Various Artists: The Rough Guide to the Music of New Orleans

Various Artists
The Rough Guide to the Music of New Orleans
The World Music Network
2012-04-03

It’s impossible to capture the spirit of a whole city’s music on a disc or two. But that is an uncharacteristically small-minded goal for the World Music Network, whose recent Rough Guide releases have attempted to encapsulate the music of entities much larger than cities, such as psychedelic Africa, Celtic women, and Morocco. The Rough Guide series has now set its sights on New Orleans, which is part of the 46th largest metropolitan area in the United States. While this seems like good news from the perspective of the World Music Network – giving it a chance to escape the Celts, and to explore a smaller place as New Orleans surely has one of the richest musical cultures of any metropolitan area in the world. In addition to being hailed as the birthplace of jazz, it has also spawned nationally successful and creative musicians in every imaginable musical genre: blues players like Guitar Slim, soul singers like Irma Thomas, Aaron Neville, and Lee Dorsey, funksters such as the Meters, hip-hop from Cash Money Records, numerous formidable brass bands, and genre-hopping figures like Allen Toussaint and Doctor John, to name just a few. Musicians who are not from New Orleans frequently try to add some NOLA flavor to their songs — Modest Mouse featured the Dirty Dozen Brass Band on songs on Good News For People Who Love Bad News; Allen Toussaint wrote the horn parts for Elvis Costello’s Spike, and they later collaborated on an album after Hurricane Katrina. Those are just the national musical figures; there are also the local New Orleans musical institutions, the parades, Mardi Gras. So once again, World Music Network has assigned itself a formidable task.

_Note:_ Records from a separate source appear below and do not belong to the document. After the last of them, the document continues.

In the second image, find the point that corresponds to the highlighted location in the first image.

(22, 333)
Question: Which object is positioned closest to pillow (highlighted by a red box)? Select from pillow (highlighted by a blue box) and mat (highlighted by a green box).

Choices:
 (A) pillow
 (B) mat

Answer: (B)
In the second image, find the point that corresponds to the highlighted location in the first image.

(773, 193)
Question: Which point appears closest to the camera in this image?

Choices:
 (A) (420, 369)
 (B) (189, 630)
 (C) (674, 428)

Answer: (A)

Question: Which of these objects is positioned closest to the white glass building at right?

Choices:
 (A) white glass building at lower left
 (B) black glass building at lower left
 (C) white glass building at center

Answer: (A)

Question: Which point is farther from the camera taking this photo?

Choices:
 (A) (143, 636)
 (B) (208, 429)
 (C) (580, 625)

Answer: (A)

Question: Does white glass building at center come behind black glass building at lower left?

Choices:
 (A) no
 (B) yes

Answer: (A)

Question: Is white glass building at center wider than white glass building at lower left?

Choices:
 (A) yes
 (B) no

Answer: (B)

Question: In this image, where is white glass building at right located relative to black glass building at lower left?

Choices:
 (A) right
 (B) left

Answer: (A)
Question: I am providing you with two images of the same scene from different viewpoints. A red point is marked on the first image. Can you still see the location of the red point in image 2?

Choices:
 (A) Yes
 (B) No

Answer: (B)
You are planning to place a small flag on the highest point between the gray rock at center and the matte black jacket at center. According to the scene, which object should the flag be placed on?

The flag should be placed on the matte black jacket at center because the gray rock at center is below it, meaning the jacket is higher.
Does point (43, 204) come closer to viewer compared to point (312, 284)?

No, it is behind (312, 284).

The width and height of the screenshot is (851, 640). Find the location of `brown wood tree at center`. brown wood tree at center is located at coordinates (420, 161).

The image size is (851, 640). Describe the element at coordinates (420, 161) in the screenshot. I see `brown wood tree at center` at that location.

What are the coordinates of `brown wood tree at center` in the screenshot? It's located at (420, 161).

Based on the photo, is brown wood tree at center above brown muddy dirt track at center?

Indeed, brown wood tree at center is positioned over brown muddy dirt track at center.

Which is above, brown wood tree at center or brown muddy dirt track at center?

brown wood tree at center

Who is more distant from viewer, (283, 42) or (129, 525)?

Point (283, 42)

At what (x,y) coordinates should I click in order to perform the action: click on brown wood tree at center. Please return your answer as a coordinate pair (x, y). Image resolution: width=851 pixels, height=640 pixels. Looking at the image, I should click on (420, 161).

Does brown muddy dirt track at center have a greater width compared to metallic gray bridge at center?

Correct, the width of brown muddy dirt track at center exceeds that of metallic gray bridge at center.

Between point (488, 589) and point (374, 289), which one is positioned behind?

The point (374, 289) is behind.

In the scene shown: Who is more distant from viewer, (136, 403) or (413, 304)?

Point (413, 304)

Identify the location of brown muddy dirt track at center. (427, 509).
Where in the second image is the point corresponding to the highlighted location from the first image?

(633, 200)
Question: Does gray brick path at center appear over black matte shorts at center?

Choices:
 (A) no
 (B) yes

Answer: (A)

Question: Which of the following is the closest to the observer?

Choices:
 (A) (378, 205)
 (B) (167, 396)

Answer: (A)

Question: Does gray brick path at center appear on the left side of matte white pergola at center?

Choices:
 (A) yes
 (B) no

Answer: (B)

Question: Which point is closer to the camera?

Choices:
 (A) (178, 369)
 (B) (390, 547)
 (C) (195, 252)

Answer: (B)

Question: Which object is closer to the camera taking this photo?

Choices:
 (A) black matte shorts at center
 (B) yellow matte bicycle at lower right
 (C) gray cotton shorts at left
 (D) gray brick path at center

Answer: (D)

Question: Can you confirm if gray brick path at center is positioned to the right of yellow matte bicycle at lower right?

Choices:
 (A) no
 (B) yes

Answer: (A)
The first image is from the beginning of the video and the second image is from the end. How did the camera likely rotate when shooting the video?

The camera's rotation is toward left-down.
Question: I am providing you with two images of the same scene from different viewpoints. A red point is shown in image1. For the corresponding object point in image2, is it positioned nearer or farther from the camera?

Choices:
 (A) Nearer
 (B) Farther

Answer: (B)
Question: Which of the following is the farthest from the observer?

Assuming that a single disc can only introduce the listener to the tiniest slice of New Orleans, The Rough Guide to the Music of New Orleans does a passable job. There are tracks from many well-known figures – Dr. John, Kermit Ruffins, Professor Longhair – as well as a sampling of brass bands, a cut of bluesy jazz made famous by Louis Armstrong, a wave in the direction of Latin music with a song from Los Hombres Calientes, Mardi Gras tunes and tunes for horn lines. A few songs were hits in their day, like the Meters’ “Look-Ka Py Py,” a well-known New Orleans export. “Look-Ka Py Py” is largely wordless, starting with some chanting. The guitar and bass lock into a rhythm, working around it with the help of an organ, the beat is curling and shifty, leisurely but not lacking in momentum, funky but not flashy. Released in 1970, the Meters were developing a style of funk different from the other strands of funk popular at the time — the decadence of Isaac Hayes and Curtis Mayfield or the edge of James Brown.

Professor Longhair’s “Big Chief” is nearly legendary, full of sparkling piano twinkle, high whistling almost like catcalls, and thick horns (It is worth hearing Dr. John’s version, not on this album, which is driven by organ and chicken scratch guitar). The New Orleans Nightcrawlers, Papa Grows Funk, and the Hot 8 Brass Band showcase the power of NOLA brass. The Hot 8 Brass Band cover of “Sexual Healing” is particularly noteworthy, turning Marvin Gaye’s slinky early ’80s hit into a heavy juggernaut. At the beginning of the song, someone mimics Gaye’s whisper — “Wake up!” — but it would be impossible not to get up in a hurry once the horns get going. Rather than a single seduction, this is a jubilant group revel. Throughout all the music on this disc, there is a strong and inviting group feel – collective singing and chanting, call and response.

The second disc in the collection (a bonus disc) is filled entirely with songs by the contemporary New Orleans band Dumpstaphunk. They favor a heavier approach to funk, not as buoyant, often sacrificing elasticity and flexibility to emphasize power. It is odd that the bonus disc is limited to one band’s material since the purpose is to introduce the world to as many NOLA musical cultures as possible. And the first disc is hardly a complete guide; inevitably, there is much that is left out. Two omissions seem particularly egregious: First, there are hardly any women on the disc. Surely greats like Irma Thomas or Barbara George merit inclusion; In addition, there’s no rap, despite the fact that New Orleans is well known for its own brand of hip-hop, bounce music, and successful rap labels.

The collection seems largely stuck on musical traditions pioneered in the past, failing to acknowledge the constantly changing, endlessly innovative nature of the New Orleans music scene; for example, a brass band like the Soul Rebels Brass Band frequently raps over its horn arrangements. But The Rough Guide to the Music of New Orleans succeeds in whetting the appetite for more of the NOLA sound. It is well worth pursuing the albums of any or all of the artists included in this compilation, as well as the work of their predecessors, contemporaries, comrades, and admirers.